### JOB ITEM
Among the records below, determine how many lines have the word "capital" in them; output only the number.

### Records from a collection
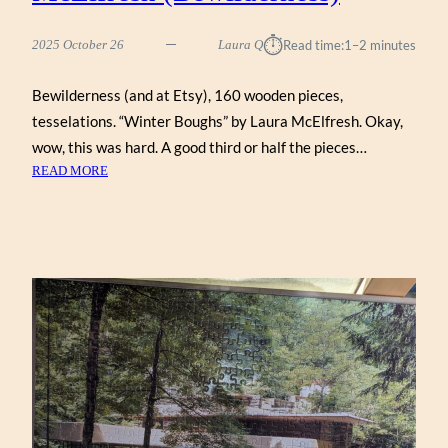
⏱︎
2025 October 26
Laura Q
Read time:
1–2 minutes
Bewilderness (and at Etsy), 160 wooden pieces,
tesselations. “Winter Boughs” by Laura McElfresh. Okay,
wow, this was hard. A good third or half the pieces…
:
READ MORE
WINTER
BOUGHS
BY
LAURA
MCELFRESH
(BEWILDERNESS)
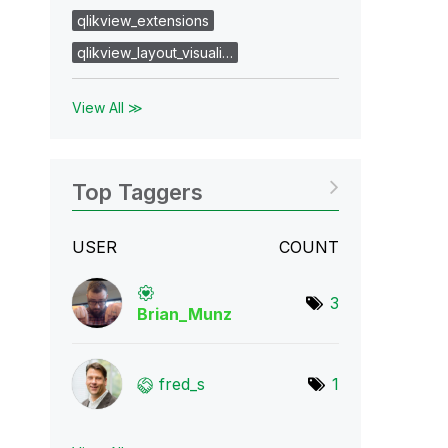
qlikview_extensions
qlikview_layout_visuali…
View All ≫
Top Taggers
USER
COUNT
3
Brian_Munz
fred_s
1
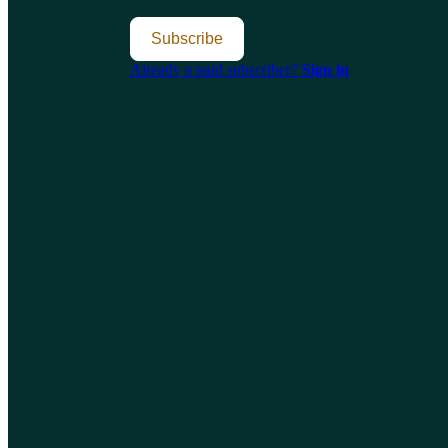
Subscribe
Already a paid subscriber?
Sign in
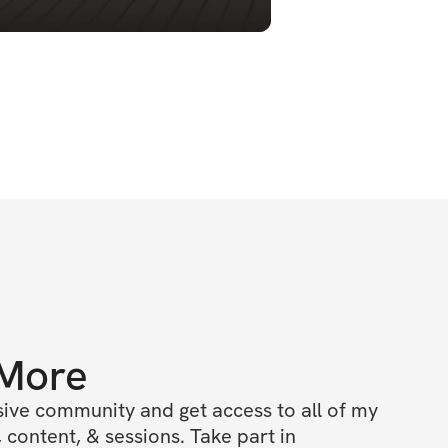
 More
ive community and get access to all of my 
 content, & sessions. Take part in 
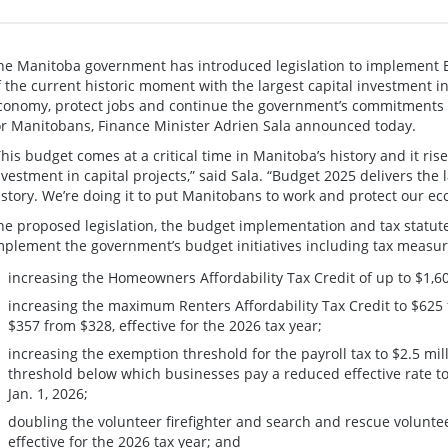
he Manitoba government has introduced legislation to implement 
f the current historic moment with the largest capital investment i
conomy, protect jobs and continue the government’s commitments t
or Manitobans, Finance Minister Adrien Sala announced today.
This budget comes at a critical time in Manitoba’s history and it rise
nvestment in capital projects,” said Sala. “Budget 2025 delivers the 
istory. We’re doing it to put Manitobans to work and protect our e
he proposed legislation, the budget implementation and tax statu
mplement the government’s budget initiatives including tax measur
increasing the Homeowners Affordability Tax Credit of up to $1,6
increasing the maximum Renters Affordability Tax Credit to $625 
$357 from $328, effective for the 2026 tax year;
increasing the exemption threshold for the payroll tax to $2.5 mil
threshold below which businesses pay a reduced effective rate to $
Jan. 1, 2026;
doubling the volunteer firefighter and search and rescue voluntee
effective for the 2026 tax year; and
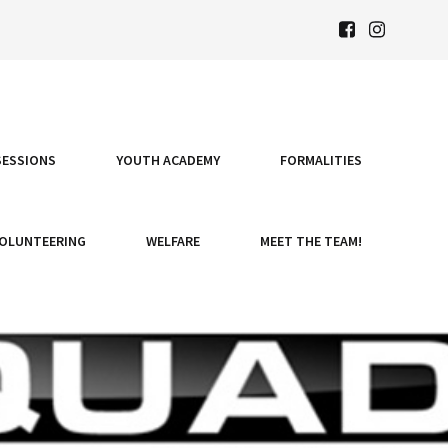
SESSIONS
YOUTH ACADEMY
FORMALITIES
OLUNTEERING
WELFARE
MEET THE TEAM!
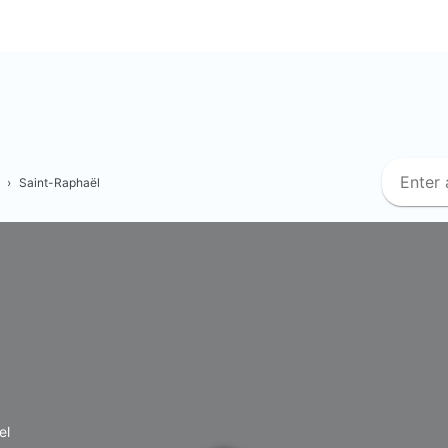
›
Saint-Raphaël
el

### SOLUTION TO THIS PROBLEM
2